Wednesday, June 04, 2008

Achieving Distribution Excellence

Achieving Distribution Excellence


What Is Distribution?
Distribution is the function that moves items from their source through layers of diverging nodes to the point where they are purchased by the end users. An organisation may have an integrated supply chain, where the manufacturing and distribution functions are within the same business. Alternatively, the distribution function may be one or more separate businesses.

The mandate of distribution is to ensure that end users have what they one in the quantities they want, where they want it and when they want it. Unfortunately the clarity of the requirement is not matched by the effectiveness with which it is fulfilled.

Typical Distribution Blues
You go into a store to ask for a particular design of tiles. It is not available in stock. The store has lost a sale and you go away disappointed. Meanwhile that same store has several pieces of another item that they are unable to sell and might have to dump.
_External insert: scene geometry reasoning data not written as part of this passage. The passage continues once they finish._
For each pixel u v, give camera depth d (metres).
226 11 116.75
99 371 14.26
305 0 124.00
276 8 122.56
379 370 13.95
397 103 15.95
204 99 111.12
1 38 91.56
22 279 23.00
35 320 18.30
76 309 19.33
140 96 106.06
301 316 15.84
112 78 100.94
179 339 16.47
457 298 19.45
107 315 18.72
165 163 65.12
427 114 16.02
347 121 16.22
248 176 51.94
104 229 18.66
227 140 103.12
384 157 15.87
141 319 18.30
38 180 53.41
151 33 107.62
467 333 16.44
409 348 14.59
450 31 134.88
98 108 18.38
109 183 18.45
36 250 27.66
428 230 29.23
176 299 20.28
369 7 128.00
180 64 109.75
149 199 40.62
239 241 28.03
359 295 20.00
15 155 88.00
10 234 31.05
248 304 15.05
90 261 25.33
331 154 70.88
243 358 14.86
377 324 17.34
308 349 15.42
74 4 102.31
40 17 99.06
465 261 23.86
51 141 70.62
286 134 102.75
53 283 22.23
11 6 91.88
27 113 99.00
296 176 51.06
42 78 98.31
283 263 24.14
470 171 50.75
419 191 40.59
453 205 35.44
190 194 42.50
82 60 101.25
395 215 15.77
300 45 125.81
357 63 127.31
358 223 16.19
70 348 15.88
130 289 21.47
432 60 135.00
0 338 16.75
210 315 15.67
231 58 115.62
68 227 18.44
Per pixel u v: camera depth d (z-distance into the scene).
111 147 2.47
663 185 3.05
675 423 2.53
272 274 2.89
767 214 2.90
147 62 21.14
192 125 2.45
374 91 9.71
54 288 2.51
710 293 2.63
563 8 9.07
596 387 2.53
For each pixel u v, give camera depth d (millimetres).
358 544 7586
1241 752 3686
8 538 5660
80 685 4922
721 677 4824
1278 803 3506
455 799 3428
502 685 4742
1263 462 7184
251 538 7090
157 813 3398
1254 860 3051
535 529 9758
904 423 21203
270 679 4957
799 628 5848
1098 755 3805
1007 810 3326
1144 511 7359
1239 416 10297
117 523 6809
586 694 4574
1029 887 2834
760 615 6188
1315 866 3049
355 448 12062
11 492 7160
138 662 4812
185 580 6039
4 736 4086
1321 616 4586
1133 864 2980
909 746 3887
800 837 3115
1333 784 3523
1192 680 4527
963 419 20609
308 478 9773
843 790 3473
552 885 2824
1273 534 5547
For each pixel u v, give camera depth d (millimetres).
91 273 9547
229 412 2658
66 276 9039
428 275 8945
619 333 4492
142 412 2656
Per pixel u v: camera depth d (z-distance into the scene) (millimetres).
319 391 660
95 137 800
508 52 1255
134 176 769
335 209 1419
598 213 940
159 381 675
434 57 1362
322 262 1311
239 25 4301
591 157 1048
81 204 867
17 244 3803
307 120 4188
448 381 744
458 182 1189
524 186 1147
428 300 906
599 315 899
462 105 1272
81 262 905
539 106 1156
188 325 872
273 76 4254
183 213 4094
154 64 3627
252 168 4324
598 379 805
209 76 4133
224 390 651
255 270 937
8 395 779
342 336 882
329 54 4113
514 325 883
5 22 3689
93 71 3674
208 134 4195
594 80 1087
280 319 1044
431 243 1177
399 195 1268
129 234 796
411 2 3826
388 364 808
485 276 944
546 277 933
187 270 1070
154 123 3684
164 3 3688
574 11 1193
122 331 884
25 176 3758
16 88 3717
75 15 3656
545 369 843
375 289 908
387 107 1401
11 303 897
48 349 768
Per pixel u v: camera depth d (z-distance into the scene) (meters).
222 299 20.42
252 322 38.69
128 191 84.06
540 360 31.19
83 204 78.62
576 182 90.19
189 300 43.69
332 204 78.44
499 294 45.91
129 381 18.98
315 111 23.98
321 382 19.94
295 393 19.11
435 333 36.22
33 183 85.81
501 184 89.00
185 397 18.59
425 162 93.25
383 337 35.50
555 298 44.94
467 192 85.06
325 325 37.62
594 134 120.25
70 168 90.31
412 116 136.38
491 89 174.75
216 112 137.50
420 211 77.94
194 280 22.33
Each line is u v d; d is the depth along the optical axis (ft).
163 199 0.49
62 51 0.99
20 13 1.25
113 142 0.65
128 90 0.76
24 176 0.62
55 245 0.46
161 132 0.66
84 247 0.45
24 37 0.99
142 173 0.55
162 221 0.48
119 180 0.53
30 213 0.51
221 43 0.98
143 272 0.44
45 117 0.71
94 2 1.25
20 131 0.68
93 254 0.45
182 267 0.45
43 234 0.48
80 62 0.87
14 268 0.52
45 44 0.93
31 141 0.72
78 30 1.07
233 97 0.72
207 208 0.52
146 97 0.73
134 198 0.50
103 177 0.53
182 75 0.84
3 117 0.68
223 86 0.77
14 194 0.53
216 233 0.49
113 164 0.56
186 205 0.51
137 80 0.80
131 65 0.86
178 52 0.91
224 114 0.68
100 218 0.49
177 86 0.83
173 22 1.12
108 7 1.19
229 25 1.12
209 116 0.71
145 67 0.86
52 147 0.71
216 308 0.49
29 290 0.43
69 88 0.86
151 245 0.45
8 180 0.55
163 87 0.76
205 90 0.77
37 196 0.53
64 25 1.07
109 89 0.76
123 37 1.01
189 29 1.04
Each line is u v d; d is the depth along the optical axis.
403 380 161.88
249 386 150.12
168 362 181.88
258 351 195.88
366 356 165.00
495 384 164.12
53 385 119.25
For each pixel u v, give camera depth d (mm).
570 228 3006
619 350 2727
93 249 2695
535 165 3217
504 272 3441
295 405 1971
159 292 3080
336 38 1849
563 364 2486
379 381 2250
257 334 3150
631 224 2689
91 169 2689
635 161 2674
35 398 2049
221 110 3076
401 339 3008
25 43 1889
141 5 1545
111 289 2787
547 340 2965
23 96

Talking of dumping, this is exactly what happens when fashion shops declare clearance sales when the new season's designs are being expected. When items are sold at deep discounts of up to 50% of their original price, you can be sure no profits are being made on them. These same stores will often proudly hang the label "Sold Out!" with respect to other items, without realising the implication that if they had had these items in stock, the store would have made a higher profit.

In geographically dispersed distribution chains, fast moving items in on region will usually be slow moving in others, so that there are shortages and surpluses of the same goods in different areas. An attempt is made to bridge the gap by transferring between regions. Transportation costs go up.

The Cadillac Miracle
Before 1999, the Cadillac distribution network suffered from all the "blues" outlined above. The case was particularly complex as they has on offer about 7.5 million legitimate vehicle configurations they could offer customers, each containing about eight thousand parts bought from about one thousand suppliers.

Of course no single dealer could hold anywhere near the total possible car configurations: the largest dealers might have about 200 cars on their lot, made up of say forty different configurations. The dealer could (usually reluctantly) get extra configurations from other dealers within a 500 mile radius - at extra transport cost and reduced profits. Even so, typically only about 1000 configurations would be available within the 500 mile radius.

If a buyer insisted on a configuration not held within the area, it had to be ordered straight from the plant. This might take three to four months to deliver. In forty percent of the cases, the car delivered did not conform to the customers specs!

In 1999 Cadillac implemented a radically different distribution system. The result is that in the last eight years delivery time for specially ordered configurations has shrunk from over three months to nineteen days or less! And their inventory within the whole supply chain reduced by as much as fifty percent. How did they do it?

The Distribution Conflict
The distribution function - whether it is a separate business or part of an integrated supply chain - is pulled in two opposite directions in its attempt to manage well.

In the first case, there is the desire to ensure no potential sales are lost. This means that stocks must cover maximum "foreseen" demand within the time it takes to replenish the stocks, plus an allowance for fluctuations in supplier reliability. Put briefly, in order to protect through put by selling all we can, we must hold large stocks.

On the other hand, we must control costs. Controlling costs (of storage, spoilage, and obsolescence) implies holding low stocks.

Just how do we go about improving availability to the customer while reducing inventory requirement? To repeat the question we asked before, how did Cadillac do it?

Rethinking Distribution
Obviously, the solution must involve a radical rethinking of distribution as a whole. To paraphrase Einstein - the significant problems we face cannot be solved at the same level thinking that led to the problems in the first place.

Conventional wisdom and practice says that stocks should be held as close to the end user as possible. Most supply chains attempt to do just this. The result is the paradox of simultaneous product unavailability combined with excess inventory. Why?

Recall the rule (stated above) for deciding how much stock to hold. Part of it has to do with "foreseen" demand. How accurately can a store forecast sales of a particular item for a given period? So poorly as to make such forecasts meaningless. While forecasts for individual stores are highly unreliable, aggregate forecasts for several stores together have a far higher level of reliability. Mathematically, accuracy of forecast improves by the square root of the number of individual nodes aggregated. For example sales or demand forecasts for a wholesaler or regional warehouse supplying one hundred retail points is ten times as accurate as the forecast for any individual retail point.

What did this mean for Cadillac and what does it mean for your supply chain? It means rather than concentrate stocks at the points closest to consumption, they are better held at points of highest forecast accuracy. Then any items sold from any retail point are immediately replenished.

The same arrangement exist between the all the other layers in the distribution chain, back to the production plant. At the production plant, a plant warehouse forms the first layer in the chain. Production from the plant just replenishes items withdrawn from the plant warehouse and no more.


Conclusion
The radical improvements in Cadillac's distribution was achieved by applying approaches invented by Goldratt - the so called Theory of Constraints.